Third, most previous studies compare average performance of an ASD group with average performance of a non-ASD group. This approach ignores heterogeneity within the ASD sample, yet it is well established that the condition is a “spectrum” and that presentation varies enormously within the spectrum. Therefore, we examined whether scores on cognitive tests were correlated with overall symptom severity, and with severity of symptoms on separate domains.

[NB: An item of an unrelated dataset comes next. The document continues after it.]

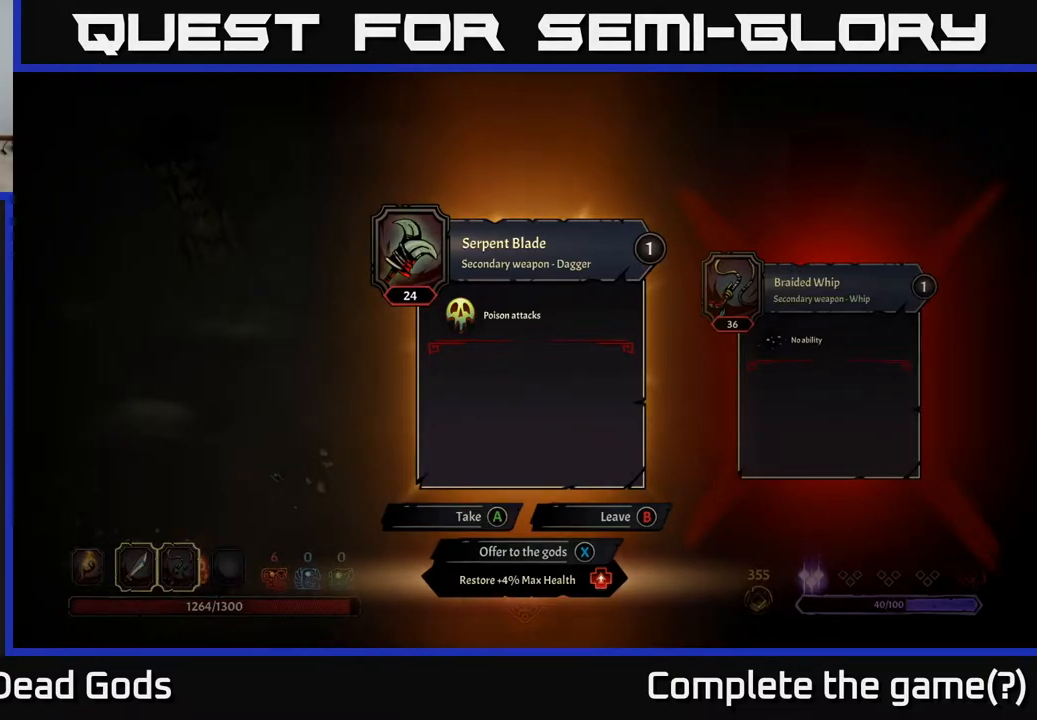
{"buttons": [], "left_stick": "center", "right_stick": "center", "events": []}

Some studies have examined this—e.g., deficits in executive function have been associated with social [Happé & Frith, 2006; Ozonoff et al., 1991 ] and nonsocial behaviors in ASD [Hill, 2004 ]. Brunsdon and Happé [2014 ] have recently reviewed the literature on the relationship between symptoms and neuropsychological/cognitive test performance in ASD groups, most of which has concerned children.
Fourth, ASD adults often have high levels of comorbid symptomatology, particularly depression, anxiety, and obsessionality [Joshi et al., 2013; Russell, Mataix-Cols, Anson, & Murphy, 2005 ], yet these factors are generally not considered in studies of cognition in ASD. Reports on cognitive ability in adults with depression, anxiety, and obsessive–compulsive disorder (OCD) are mixed [Castaneda, Tuulio-Henriksson, Marttunen, Suvisaari, & Lönnqvist, 2008 ], although one well-replicated finding is that executive function deficits are evident in individuals with depression [Fossati, Amar, Raoux, Ergis, & Allilaire, 1999; Marazziti, Consoli, Picchetti, Carlini, & Faravelli, 2010; Smith, Muir, & Blackwood, 2006 ], anxiety [Airaksinen, Larsson, Lundberg, & Forsell, 2004 ], and OCD [Cavallaro et al., 2003 ]. In the current study, we anticipated that ASD participants would have elevated levels of depression, anxiety, and obsessionality and examined the relationship between cognitive performance and degree of comorbid psychopathology. Significant associations could be useful in two respects: cognitive tasks could be used to predict the development of psychopathology, or differing levels of comorbid symptomatology could account for variation in cognitive ability.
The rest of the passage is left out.